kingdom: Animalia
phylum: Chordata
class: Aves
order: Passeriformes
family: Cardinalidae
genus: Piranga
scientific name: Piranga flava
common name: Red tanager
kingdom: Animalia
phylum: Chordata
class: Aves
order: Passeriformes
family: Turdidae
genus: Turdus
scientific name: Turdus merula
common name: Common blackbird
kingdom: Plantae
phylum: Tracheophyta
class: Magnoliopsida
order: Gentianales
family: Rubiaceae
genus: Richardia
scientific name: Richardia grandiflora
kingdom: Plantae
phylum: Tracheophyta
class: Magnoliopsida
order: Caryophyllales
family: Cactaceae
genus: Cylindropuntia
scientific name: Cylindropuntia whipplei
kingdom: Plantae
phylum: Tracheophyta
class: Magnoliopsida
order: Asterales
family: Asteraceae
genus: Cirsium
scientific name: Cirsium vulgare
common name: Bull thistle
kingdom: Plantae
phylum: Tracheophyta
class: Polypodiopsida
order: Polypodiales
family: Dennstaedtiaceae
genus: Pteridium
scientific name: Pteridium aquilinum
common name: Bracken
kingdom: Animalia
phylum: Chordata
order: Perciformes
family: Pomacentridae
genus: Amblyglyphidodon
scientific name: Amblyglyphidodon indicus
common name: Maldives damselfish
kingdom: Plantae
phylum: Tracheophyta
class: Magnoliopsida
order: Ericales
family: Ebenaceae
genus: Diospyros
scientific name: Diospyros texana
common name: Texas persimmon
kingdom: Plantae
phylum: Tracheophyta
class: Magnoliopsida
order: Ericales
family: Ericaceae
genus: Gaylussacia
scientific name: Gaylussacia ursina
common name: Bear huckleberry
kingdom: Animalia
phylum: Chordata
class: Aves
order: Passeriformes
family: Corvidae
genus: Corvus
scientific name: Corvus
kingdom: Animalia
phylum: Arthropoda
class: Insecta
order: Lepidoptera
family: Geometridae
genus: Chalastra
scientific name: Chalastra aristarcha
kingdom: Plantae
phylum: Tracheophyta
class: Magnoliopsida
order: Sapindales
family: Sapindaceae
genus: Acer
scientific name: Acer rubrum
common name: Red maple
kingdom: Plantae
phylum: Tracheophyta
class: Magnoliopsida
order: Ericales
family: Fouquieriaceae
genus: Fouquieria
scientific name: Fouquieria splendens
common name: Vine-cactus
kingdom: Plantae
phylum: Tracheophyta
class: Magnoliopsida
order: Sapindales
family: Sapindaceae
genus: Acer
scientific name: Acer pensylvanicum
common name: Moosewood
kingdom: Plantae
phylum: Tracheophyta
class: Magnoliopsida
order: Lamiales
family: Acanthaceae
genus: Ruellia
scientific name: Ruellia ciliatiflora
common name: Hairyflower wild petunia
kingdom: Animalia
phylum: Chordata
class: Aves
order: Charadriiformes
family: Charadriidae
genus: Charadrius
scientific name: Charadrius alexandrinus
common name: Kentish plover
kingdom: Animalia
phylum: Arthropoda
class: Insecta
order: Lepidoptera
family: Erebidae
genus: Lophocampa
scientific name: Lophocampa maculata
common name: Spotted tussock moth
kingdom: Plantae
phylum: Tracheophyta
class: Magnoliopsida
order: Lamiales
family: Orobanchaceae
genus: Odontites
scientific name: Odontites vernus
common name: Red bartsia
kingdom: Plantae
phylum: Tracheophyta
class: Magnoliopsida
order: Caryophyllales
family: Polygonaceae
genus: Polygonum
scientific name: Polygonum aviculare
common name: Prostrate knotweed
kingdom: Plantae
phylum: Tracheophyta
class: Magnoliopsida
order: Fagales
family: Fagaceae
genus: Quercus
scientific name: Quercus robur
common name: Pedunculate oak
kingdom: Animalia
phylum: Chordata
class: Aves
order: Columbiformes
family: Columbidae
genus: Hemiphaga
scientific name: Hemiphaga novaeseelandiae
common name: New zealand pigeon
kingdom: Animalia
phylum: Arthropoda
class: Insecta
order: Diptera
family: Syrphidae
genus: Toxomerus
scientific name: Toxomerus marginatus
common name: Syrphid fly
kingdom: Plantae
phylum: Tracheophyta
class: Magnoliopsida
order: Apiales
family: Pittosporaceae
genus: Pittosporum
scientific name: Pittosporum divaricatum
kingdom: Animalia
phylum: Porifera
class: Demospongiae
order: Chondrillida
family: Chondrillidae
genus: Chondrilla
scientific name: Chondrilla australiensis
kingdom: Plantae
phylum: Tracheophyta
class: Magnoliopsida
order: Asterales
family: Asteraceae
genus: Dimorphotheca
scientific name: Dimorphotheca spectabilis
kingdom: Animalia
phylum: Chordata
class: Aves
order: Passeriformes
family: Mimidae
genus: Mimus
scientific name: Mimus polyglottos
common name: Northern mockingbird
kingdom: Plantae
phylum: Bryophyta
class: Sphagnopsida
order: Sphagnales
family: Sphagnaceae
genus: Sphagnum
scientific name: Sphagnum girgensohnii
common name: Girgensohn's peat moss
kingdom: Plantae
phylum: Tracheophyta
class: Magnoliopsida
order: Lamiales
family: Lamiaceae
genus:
== == ==
## [Task statement]
Repeat every line of the records, switching "common name" to "vernacular name" wherever it appears and leaving all else unchanged.

## [Exercise output]
kingdom: Animalia
phylum: Chordata
class: Aves
order: Passeriformes
family: Cardinalidae
genus: Piranga
scientific name: Piranga flava
vernacular name: Red tanager
kingdom: Animalia
phylum: Chordata
class: Aves
order: Passeriformes
family: Turdidae
genus: Turdus
scientific name: Turdus merula
vernacular name: Common blackbird
kingdom: Plantae
phylum: Tracheophyta
class: Magnoliopsida
order: Gentianales
family: Rubiaceae
genus: Richardia
scientific name: Richardia grandiflora
kingdom: Plantae
phylum: Tracheophyta
class: Magnoliopsida
order: Caryophyllales
family: Cactaceae
genus: Cylindropuntia
scientific name: Cylindropuntia whipplei
kingdom: Plantae
phylum: Tracheophyta
class: Magnoliopsida
order: Asterales
family: Asteraceae
genus: Cirsium
scientific name: Cirsium vulgare
vernacular name: Bull thistle
kingdom: Plantae
phylum: Tracheophyta
class: Polypodiopsida
order: Polypodiales
family: Dennstaedtiaceae
genus: Pteridium
scientific name: Pteridium aquilinum
vernacular name: Bracken
kingdom: Animalia
phylum: Chordata
order: Perciformes
family: Pomacentridae
genus: Amblyglyphidodon
scientific name: Amblyglyphidodon indicus
vernacular name: Maldives damselfish
kingdom: Plantae
phylum: Tracheophyta
class: Magnoliopsida
order: Ericales
family: Ebenaceae
genus: Diospyros
scientific name: Diospyros texana
vernacular name: Texas persimmon
kingdom: Plantae
phylum: Tracheophyta
class: Magnoliopsida
order: Ericales
family: Ericaceae
genus: Gaylussacia
scientific name: Gaylussacia ursina
vernacular name: Bear huckleberry
kingdom: Animalia
phylum: Chordata
class: Aves
order: Passeriformes
family: Corvidae
genus: Corvus
scientific name: Corvus
kingdom: Animalia
phylum: Arthropoda
class: Insecta
order: Lepidoptera
family: Geometridae
genus: Chalastra
scientific name: Chalastra aristarcha
kingdom: Plantae
phylum: Tracheophyta
class: Magnoliopsida
order: Sapindales
family: Sapindaceae
genus: Acer
scientific name: Acer rubrum
vernacular name: Red maple
kingdom: Plantae
phylum: Tracheophyta
class: Magnoliopsida
order: Ericales
family: Fouquieriaceae
genus: Fouquieria
scientific name: Fouquieria splendens
vernacular name: Vine-cactus
kingdom: Plantae
phylum: Tracheophyta
class: Magnoliopsida
order: Sapindales
family: Sapindaceae
genus: Acer
scientific name: Acer pensylvanicum
vernacular name: Moosewood
kingdom: Plantae
phylum: Tracheophyta
class: Magnoliopsida
order: Lamiales
family: Acanthaceae
genus: Ruellia
scientific name: Ruellia ciliatiflora
vernacular name: Hairyflower wild petunia
kingdom: Animalia
phylum: Chordata
class: Aves
order: Charadriiformes
family: Charadriidae
genus: Charadrius
scientific name: Charadrius alexandrinus
vernacular name: Kentish plover
kingdom: Animalia
phylum: Arthropoda
class: Insecta
order: Lepidoptera
family: Erebidae
genus: Lophocampa
scientific name: Lophocampa maculata
vernacular name: Spotted tussock moth
kingdom: Plantae
phylum: Tracheophyta
class: Magnoliopsida
order: Lamiales
family: Orobanchaceae
genus: Odontites
scientific name: Odontites vernus
vernacular name: Red bartsia
kingdom: Plantae
phylum: Tracheophyta
class: Magnoliopsida
order: Caryophyllales
family: Polygonaceae
genus: Polygonum
scientific name: Polygonum aviculare
vernacular name: Prostrate knotweed
kingdom: Plantae
phylum: Tracheophyta
class: Magnoliopsida
order: Fagales
family: Fagaceae
genus: Quercus
scientific name: Quercus robur
vernacular name: Pedunculate oak
kingdom: Animalia
phylum: Chordata
class: Aves
order: Columbiformes
family: Columbidae
genus: Hemiphaga
scientific name: Hemiphaga novaeseelandiae
vernacular name: New zealand pigeon
kingdom: Animalia
phylum: Arthropoda
class: Insecta
order: Diptera
family: Syrphidae
genus: Toxomerus
scientific name: Toxomerus marginatus
vernacular name: Syrphid fly
kingdom: Plantae
phylum: Tracheophyta
class: Magnoliopsida
order: Apiales
family: Pittosporaceae
genus: Pittosporum
scientific name: Pittosporum divaricatum
kingdom: Animalia
phylum: Porifera
class: Demospongiae
order: Chondrillida
family: Chondrillidae
genus: Chondrilla
scientific name: Chondrilla australiensis
kingdom: Plantae
phylum: Tracheophyta
class: Magnoliopsida
order: Asterales
family: Asteraceae
genus: Dimorphotheca
scientific name: Dimorphotheca spectabilis
kingdom: Animalia
phylum: Chordata
class: Aves
order: Passeriformes
family: Mimidae
genus: Mimus
scientific name: Mimus polyglottos
vernacular name: Northern mockingbird
kingdom: Plantae
phylum: Bryophyta
class: Sphagnopsida
order: Sphagnales
family: Sphagnaceae
genus: Sphagnum
scientific name: Sphagnum girgensohnii
vernacular name: Girgensohn's peat moss
kingdom: Plantae
phylum: Tracheophyta
class: Magnoliopsida
order: Lamiales
family: Lamiaceae
genus:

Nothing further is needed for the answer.